§ **Problem to work on**:
Give back word for word every line from the one that includes "La Graciosa" through the last line of the listing, and nothing besides.

§ **Dataset entries**:
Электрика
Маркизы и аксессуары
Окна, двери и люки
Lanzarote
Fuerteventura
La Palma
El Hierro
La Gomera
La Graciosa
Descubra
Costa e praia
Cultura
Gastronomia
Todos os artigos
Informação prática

§ **Exercise output**:
La Graciosa
Descubra
Costa e praia
Cultura
Gastronomia
Todos os artigos
Informação prática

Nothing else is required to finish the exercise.